For a lot of people, this is a really scary thought,” says Brandon Cruz, founder of GoHealthInsurance.com. “For their entire lives they’ve never had to think about the right health insurance for them, they simply had what their employer provided or went without coverage completely. But soon, if not already, they’ll need to pick an individual plan, and there are a lot of things to consider when choosing.”
Many common mistakes are made that can result in additional costs, Cruz says, so before settling on a plan, consider the following:
- Picking the plan with the highest deductible, lowest monthly costs. Plans with a large deductible always seem like an attractive option because of the low monthly premiums, Cruz says. However, if someone cannot meet the deductible in case of an emergency or illness, then the person will be stuck with a large bill. When choosing a plan, people should ask themselves whether they would be able to cover the deductible immediately in case of an emergency. If they can’t cover it, they should consider a lower deductible.
- Not purchasing maternity coverage when pregnancy is a possibility. Maternity coverage isn’t covered in every health-insurance plan, Cruz says. If couples are considering pregnancy in the near future or could possibly get pregnant, then maternity coverage is a must.
- Choosing a plan with high co-payments, coinsurance rates for healthcare services and prescriptions. Almost every health-insurance plan requires a co-payment at the time of a healthcare visit, so find a plan with an affordable co-payment. Co-payments vary for physician visits, prescriptions and hospital services, but a set amount of payment is always required. Coinsurance rates get really expensive for surgeries and hospital visits, since patients are required to pay a percentage of the rendered services, and the rate varies.
- Picking a health-insurance plan without ensuring current doctors are included in the network. Many individuals may not realize that their doctor is no longer covered under a new plan before switching, Cruz says.

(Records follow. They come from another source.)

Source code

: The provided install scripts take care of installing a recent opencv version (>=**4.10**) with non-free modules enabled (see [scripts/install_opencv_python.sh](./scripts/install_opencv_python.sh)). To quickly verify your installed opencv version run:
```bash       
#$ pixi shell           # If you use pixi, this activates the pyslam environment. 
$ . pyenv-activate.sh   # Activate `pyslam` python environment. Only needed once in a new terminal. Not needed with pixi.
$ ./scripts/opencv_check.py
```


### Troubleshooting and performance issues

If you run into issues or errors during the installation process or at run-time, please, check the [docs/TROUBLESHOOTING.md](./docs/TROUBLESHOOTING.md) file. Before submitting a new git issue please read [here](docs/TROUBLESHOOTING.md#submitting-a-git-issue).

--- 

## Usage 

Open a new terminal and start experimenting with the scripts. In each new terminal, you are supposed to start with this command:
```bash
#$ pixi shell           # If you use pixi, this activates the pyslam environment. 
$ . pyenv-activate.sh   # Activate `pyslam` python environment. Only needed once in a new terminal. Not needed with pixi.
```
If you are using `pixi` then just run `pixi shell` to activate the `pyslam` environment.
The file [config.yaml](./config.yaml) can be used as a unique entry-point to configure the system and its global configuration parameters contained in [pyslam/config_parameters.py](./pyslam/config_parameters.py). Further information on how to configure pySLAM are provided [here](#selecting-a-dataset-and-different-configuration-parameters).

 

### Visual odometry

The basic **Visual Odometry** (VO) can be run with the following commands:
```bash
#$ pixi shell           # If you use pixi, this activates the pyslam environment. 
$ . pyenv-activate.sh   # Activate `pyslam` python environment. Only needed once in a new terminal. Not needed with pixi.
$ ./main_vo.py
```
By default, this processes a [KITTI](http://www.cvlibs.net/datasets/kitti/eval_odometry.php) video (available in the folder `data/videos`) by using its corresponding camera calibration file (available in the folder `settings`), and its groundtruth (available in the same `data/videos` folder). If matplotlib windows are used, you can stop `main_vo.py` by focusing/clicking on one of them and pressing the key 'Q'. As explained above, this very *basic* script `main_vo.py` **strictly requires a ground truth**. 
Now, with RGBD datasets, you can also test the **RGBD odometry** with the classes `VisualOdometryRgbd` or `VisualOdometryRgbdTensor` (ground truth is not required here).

But if people have a family doctor or a preference, then they should either choose a plan that includes the doctor in the network or find a plan with flexible coverage.
- Purchasing all the coverage from one company. People often assume that getting all their coverage from the same company will save them money, but this isn’t always the case. Also, money isn’t the only factor to consider, so compare policies from a number of companies to find the one that best suits medical and financial needs.